• **SELECTED TEXT**
Our analysis is divided into the following categories: search structure, search functionalities, and other functionalities. We have not devoted a section to the category “Multiplicity of users” because this functionality is mentioned whenever we analyze one of the selected works. It is important to notice that it is out of the scope of this work to provide a detailed explanation of the cryptographic constructions, which can be found in the referenced works.

4.1. Search Structure

The search structure of an SE scheme can involve either a sequential scan of the entire database or an index-based approach, where an index is created to facilitate the search process, as mentioned in Section 2. In this analysis, we will focus on the sequential scan-based SE schemes, as all the others are index-based, and they will be discussed in the next sections. Additionally, it is important to recall that the concept of secure search is similar to that of SE, and consequently, both approaches will be included in this analysis. Notice that secure search methods typically involve verifying all the documents in the database to find the ones that match the query, which is similar to a sequential scan process.

The work of Akavia et al. [7] is the first of the selected papers to introduce a method to perform secure search on FHE encrypted data. The authors claim that this is achieved through the utilization of a polynomial with a degree that is logarithmic (as opposed to linear) in relation to the number of entries within the data array.

• **MATERIAL PROVIDED**
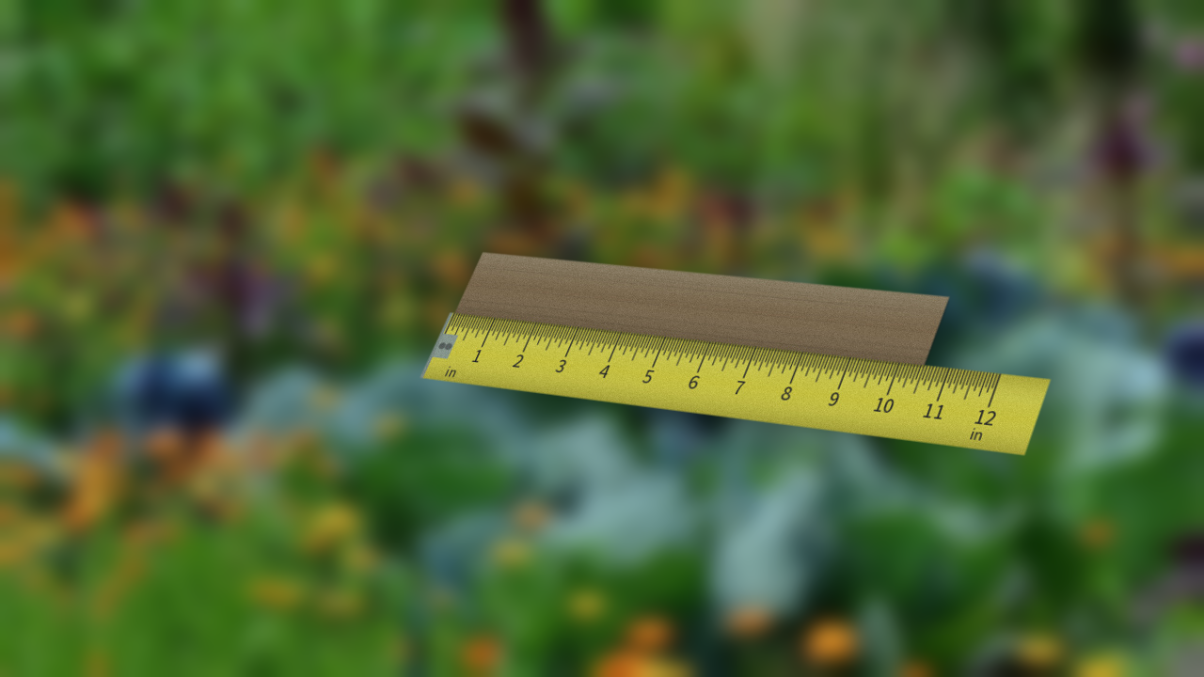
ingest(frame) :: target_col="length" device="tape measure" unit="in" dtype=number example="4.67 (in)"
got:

• **PROMPT**
Continue the passage on searchable encryption from the point where it stops. The material has no connection to the passage on searchable encryption.

• **FINAL ANSWER**
The core of their secure search protocol is the computation of a sketch of the first query match, which is done using an approach they call SPiRiT. This method returns the first piece of information that matches a lookup value in an encrypted array of data. Any standard semantically secure FHE can be used in their suggested scheme, provided that the plaintext modulus parameter is a prime number p, in which case the homomorphic operations are addition and multiplication modulo p. They claim to have a single communication round and that the communication overhead only grows with input and output sizes.

In 2020, Wen et al. [66] proposed a searching method to be used in a secure search scheme, meant for a single-user setting, named LEAF. This approach uses three new methods: localization, extraction, and reconstruction. The localization technique is used to divide the original database array into smaller intervals of equal length and to identify the first one that contains a matching item. The encrypted interval indexes containing the matched item are returned. Extraction is then used to find the interval that contains the first matched item for subsequent search operations on that interval, and Reconstruction is used to combine the information from these two techniques in order to properly locate our desired data, without needing to decrypt anything. It is worth mentioning that these authors claim that secure search consists of roughly two steps, namely matching, and searching. In the matching step, the server compares the client’s encrypted search query to all encrypted database items, returning a second encrypted array of 0s and 1s with a 1 denoting the item in the database that matches the query. The searching step returns all 1’s indexes and corresponding items to the client. Therefore, their work focuses on the searching step. FHE is used in this scheme to encrypt both sensitive data and search queries. In fact, one of the main goals of this scheme is to optimize the use of FHE in secure search by reducing the number of necessary computations, namely the number of multiplications. Moreover, the authors also propose a variant of this scheme, named LEAF+, which uses lazy bootstrapping. On the upside, the bootstrapping step can control the algorithm’s computational depth, and the larger the database, the greater the optimization effect. On the other hand, when the size of the database is small, this variant will be ineffective, since it brings many extra multiplication operations and computation depth.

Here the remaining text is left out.